Mar 032010
 

Holman Jenkins points out how President Obama and the Democrats are desperately avoiding the one reform that might actually do something to bring down health care costs and make health care insurance available to more people. They are rushing to enact the worst possible system before people get it into their heads to enact the reforms that would create the competition for health insurance companies that Democrats claim to want (but don’t really). Such reforms could have been part of a grand compromise, but Obama and the Democrats don’t want a health care system that the people would want:

Here, Mr. Obama squanders the opportunity his presidency represented. For it’s entirely possible to visualize incorporating this insight about the proper role of insurance with a system of guaranteed coverage and individual mandates à la ObamaCare, and indeed back when Mr. Obama was believed to be smart, we would have guessed this was the direction in which he would head.

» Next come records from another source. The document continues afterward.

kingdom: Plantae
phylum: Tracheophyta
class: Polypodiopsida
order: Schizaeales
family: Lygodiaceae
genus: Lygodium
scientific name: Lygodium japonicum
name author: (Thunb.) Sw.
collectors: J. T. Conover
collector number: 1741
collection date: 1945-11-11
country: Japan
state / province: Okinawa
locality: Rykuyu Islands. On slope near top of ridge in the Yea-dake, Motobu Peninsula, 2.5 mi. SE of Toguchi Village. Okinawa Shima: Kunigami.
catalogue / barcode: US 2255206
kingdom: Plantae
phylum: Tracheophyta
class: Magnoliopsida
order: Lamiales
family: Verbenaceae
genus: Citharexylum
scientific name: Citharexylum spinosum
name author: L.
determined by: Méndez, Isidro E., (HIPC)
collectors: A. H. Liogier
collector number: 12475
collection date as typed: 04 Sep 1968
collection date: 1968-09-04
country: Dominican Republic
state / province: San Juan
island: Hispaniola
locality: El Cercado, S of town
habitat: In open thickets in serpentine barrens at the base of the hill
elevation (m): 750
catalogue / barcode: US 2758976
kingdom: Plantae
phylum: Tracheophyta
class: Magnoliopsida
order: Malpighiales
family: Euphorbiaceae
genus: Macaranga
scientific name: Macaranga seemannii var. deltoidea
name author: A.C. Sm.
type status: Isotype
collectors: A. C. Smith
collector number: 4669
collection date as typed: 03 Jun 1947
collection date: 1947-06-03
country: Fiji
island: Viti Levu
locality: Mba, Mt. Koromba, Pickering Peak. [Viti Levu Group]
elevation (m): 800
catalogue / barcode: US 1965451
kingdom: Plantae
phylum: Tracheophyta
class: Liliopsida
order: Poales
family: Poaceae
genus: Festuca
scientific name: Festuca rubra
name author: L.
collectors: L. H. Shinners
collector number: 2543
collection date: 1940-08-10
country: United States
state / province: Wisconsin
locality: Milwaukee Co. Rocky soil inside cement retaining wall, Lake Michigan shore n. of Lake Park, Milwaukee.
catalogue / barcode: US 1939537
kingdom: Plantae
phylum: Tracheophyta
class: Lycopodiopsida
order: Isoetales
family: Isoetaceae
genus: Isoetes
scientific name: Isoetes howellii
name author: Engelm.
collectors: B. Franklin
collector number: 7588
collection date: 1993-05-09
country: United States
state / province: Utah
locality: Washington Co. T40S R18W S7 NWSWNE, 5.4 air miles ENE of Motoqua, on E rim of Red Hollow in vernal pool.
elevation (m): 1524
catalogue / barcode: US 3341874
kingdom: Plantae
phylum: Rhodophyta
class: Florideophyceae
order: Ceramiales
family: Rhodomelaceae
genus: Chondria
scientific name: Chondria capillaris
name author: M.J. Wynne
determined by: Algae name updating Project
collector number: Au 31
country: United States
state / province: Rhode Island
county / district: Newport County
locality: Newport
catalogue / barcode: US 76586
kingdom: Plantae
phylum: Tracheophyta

But Mr. Jenkins is slightly off target. I don’t think it’s really the case that President Obama lacks intelligence. True, he’s acting rather unintelligent about this issue, but I think it’s just an act.

The problem is that Democrats feel threatened whenever people make their own choices. They are desperately afraid that people will find out that markets can accomplish most of our health care objectives, so do what they can to disable them or corrupt them to keep them from working.

They dislike choice, whether it’s a grandma who apprehends an armed rapist instead of letting the police handle it, or customers who want to buy fresh food from their Amish neighbors, or parents who want to choose the schools for their children. They especially dislike the idea of people making important health care choices. Those are especially dangerous decisions to allow people to make, because they are consequential decisions. (At one time I thought there was an exception to this rule. I thought they wanted people to have the right to choose when it came to abortion and drugs. But with the Sarah Palin candidacy we learned that their idea of abortion choice was limited to only one choice. I’m not sure about recreational drugs. Maybe that’s still an exception to the rule.)

If there are Ten Commandments of the left, here is Commandment #1 (with apologies to Martin Luther’s Small Catechism):

  • Thou shalt have no other gods before the Great God, the State.
  • What does this mean? We should fear, loathe, and distrust markets above all things.